(Dataset entries)
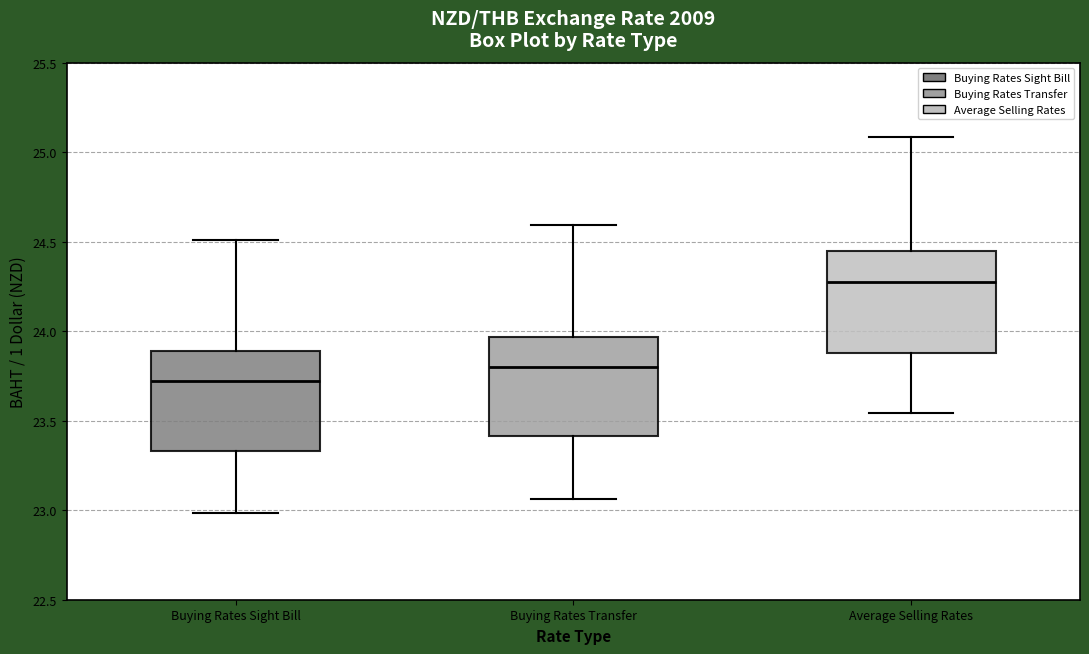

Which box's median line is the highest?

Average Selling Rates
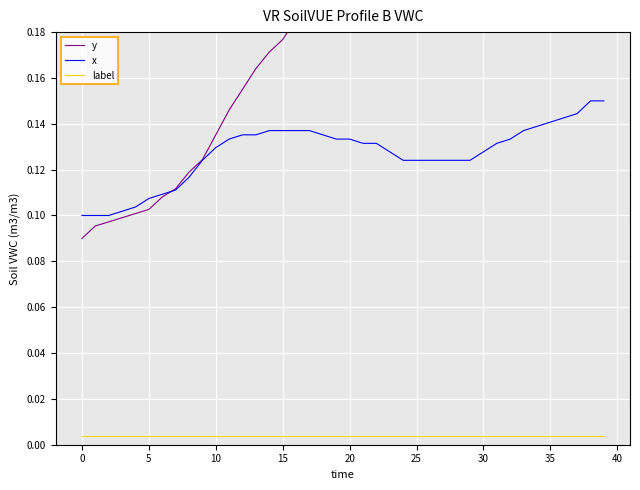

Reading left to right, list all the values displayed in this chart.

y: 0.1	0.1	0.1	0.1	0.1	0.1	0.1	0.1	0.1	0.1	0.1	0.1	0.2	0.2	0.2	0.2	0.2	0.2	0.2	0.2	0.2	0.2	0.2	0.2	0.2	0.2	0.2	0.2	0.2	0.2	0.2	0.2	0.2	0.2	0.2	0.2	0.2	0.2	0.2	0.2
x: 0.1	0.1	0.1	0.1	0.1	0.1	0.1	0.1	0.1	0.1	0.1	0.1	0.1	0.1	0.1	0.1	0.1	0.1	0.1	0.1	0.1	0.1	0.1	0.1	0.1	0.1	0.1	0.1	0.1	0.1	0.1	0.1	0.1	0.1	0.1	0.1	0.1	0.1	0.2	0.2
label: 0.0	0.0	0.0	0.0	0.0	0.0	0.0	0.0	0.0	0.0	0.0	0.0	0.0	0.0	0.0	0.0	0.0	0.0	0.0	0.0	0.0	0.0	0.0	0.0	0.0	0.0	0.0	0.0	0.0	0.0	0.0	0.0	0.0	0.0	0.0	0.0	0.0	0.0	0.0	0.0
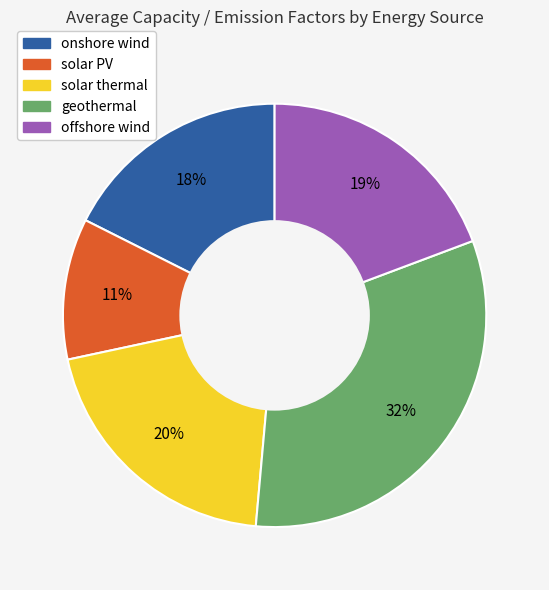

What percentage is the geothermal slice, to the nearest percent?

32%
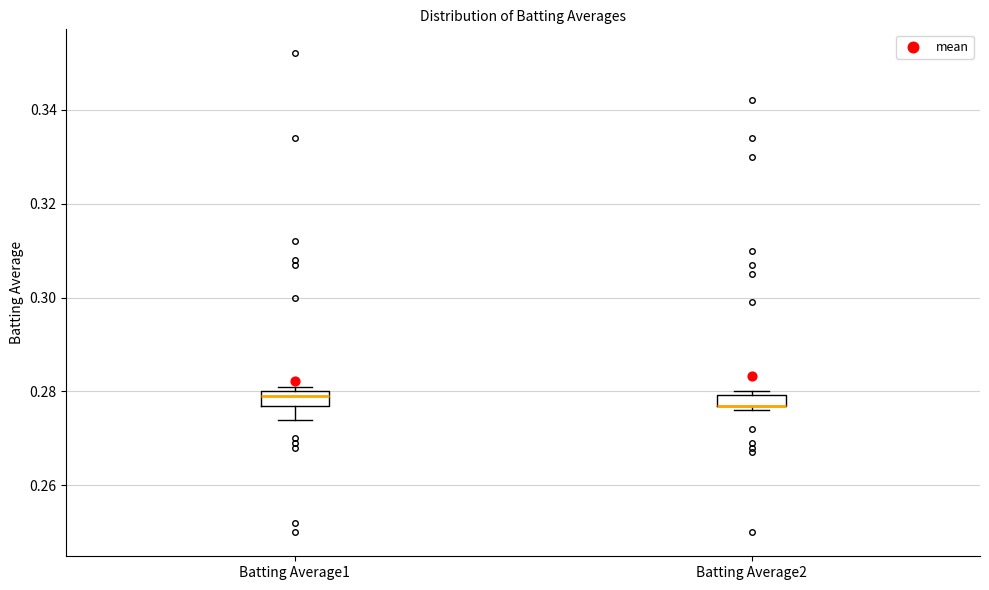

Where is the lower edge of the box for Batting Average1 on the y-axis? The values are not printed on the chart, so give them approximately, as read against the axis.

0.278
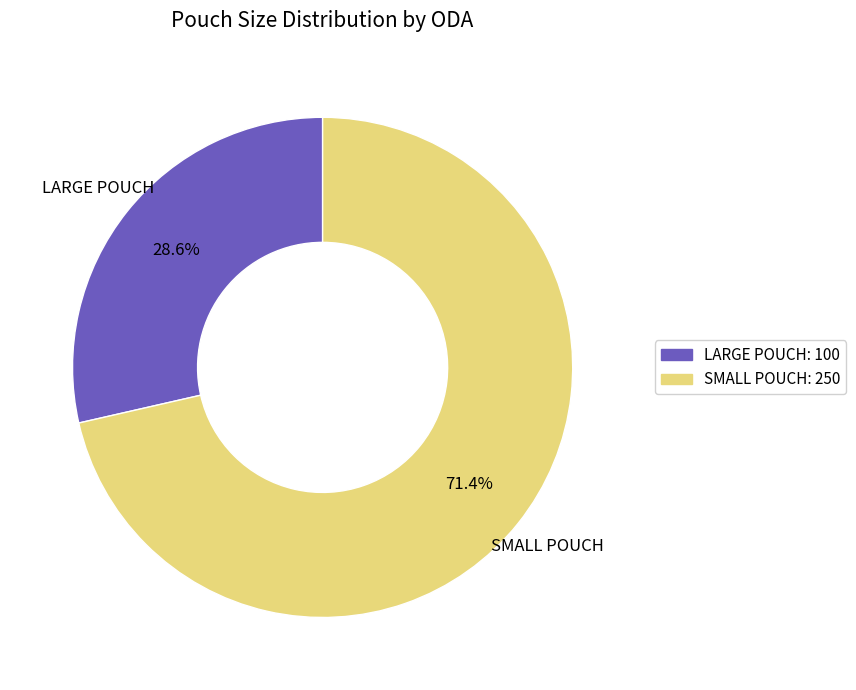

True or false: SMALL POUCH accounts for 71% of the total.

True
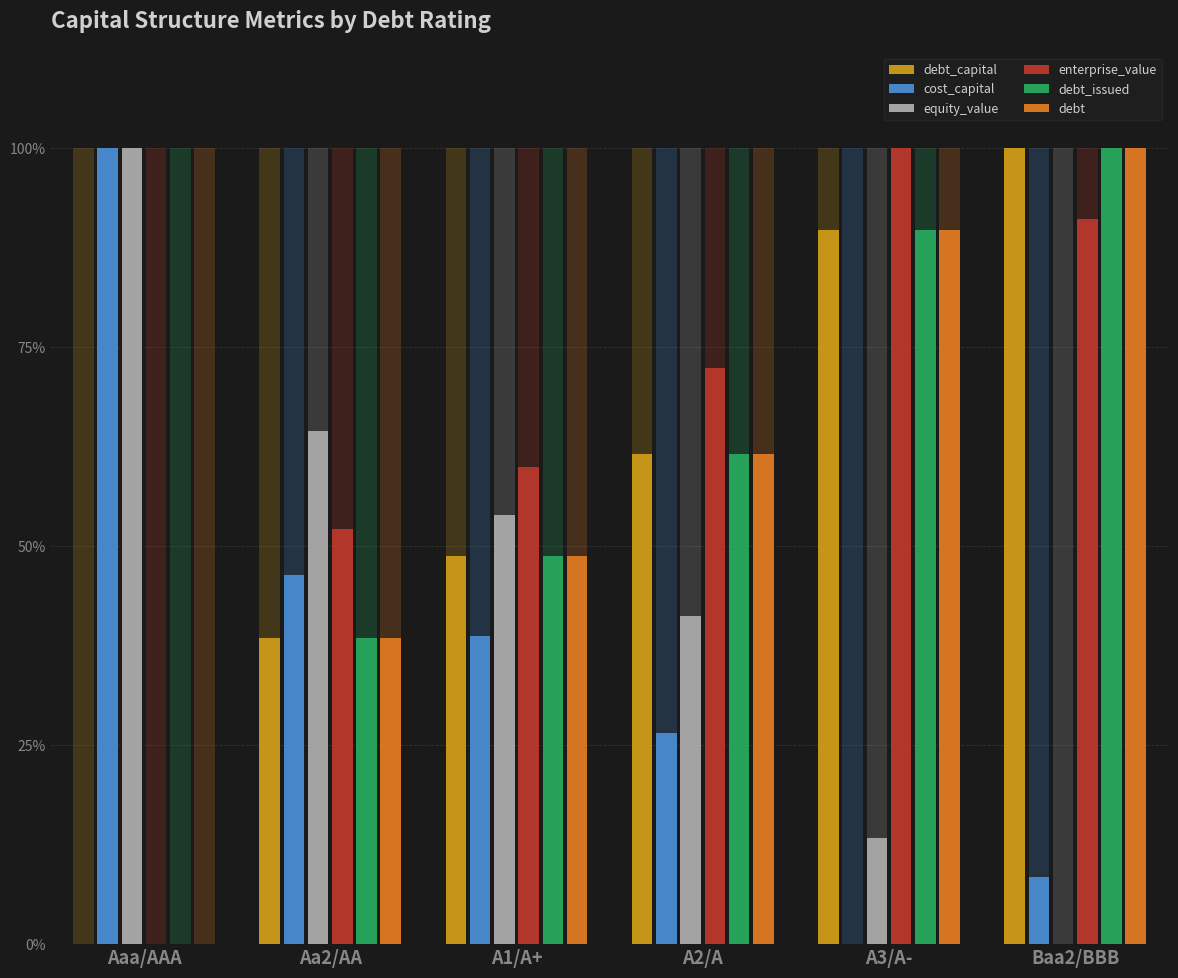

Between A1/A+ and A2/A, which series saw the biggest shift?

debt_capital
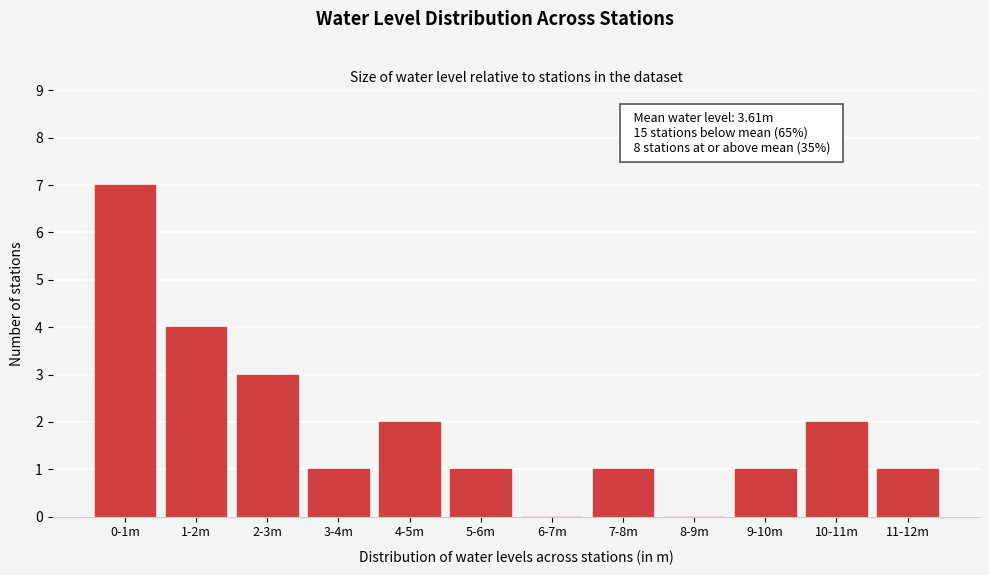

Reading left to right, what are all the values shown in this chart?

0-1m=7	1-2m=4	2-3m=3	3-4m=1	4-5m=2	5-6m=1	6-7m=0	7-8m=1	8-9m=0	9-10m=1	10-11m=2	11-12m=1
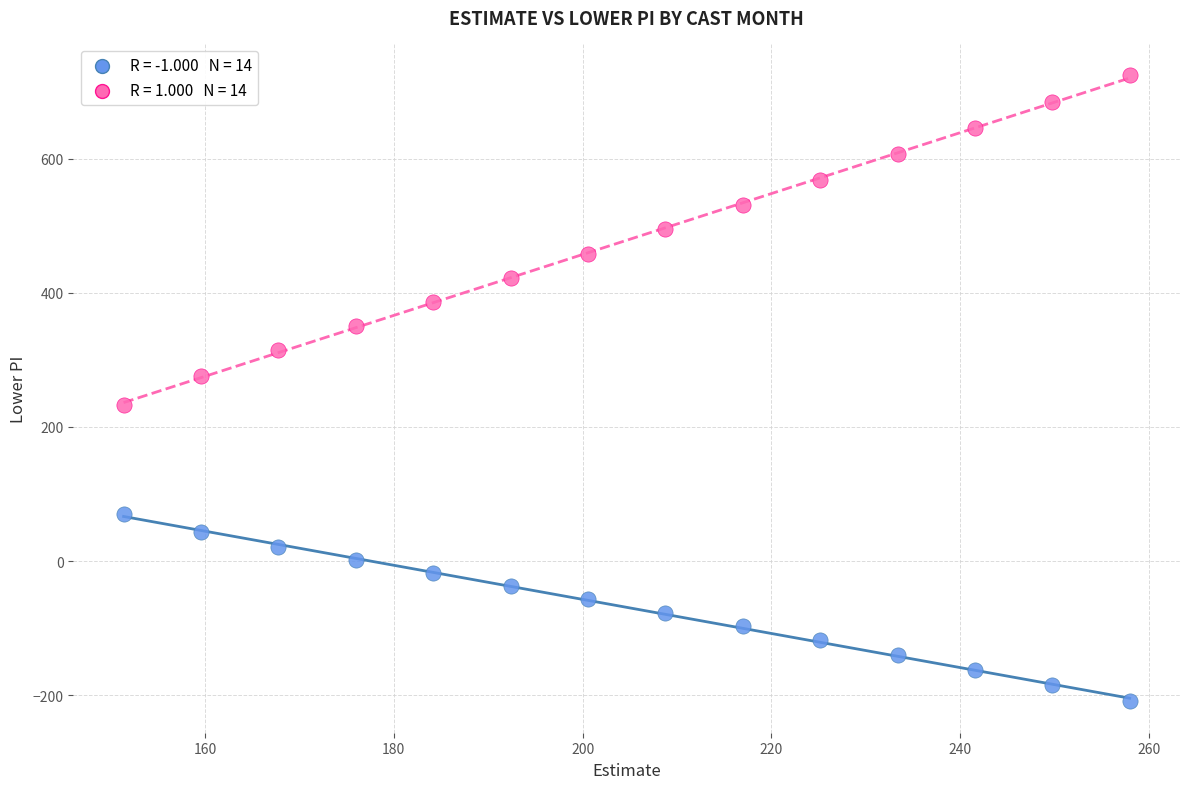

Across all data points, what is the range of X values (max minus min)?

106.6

TASK STATEMENT>
Copy the lines from the start of the entries up to and including the line with "Reading left to right, list", leaving out the pictures.

EXPECTED ANSWER>
Which box's median line is the highest?

Average Selling Rates

Reading left to right, list all the values displayed in this chart.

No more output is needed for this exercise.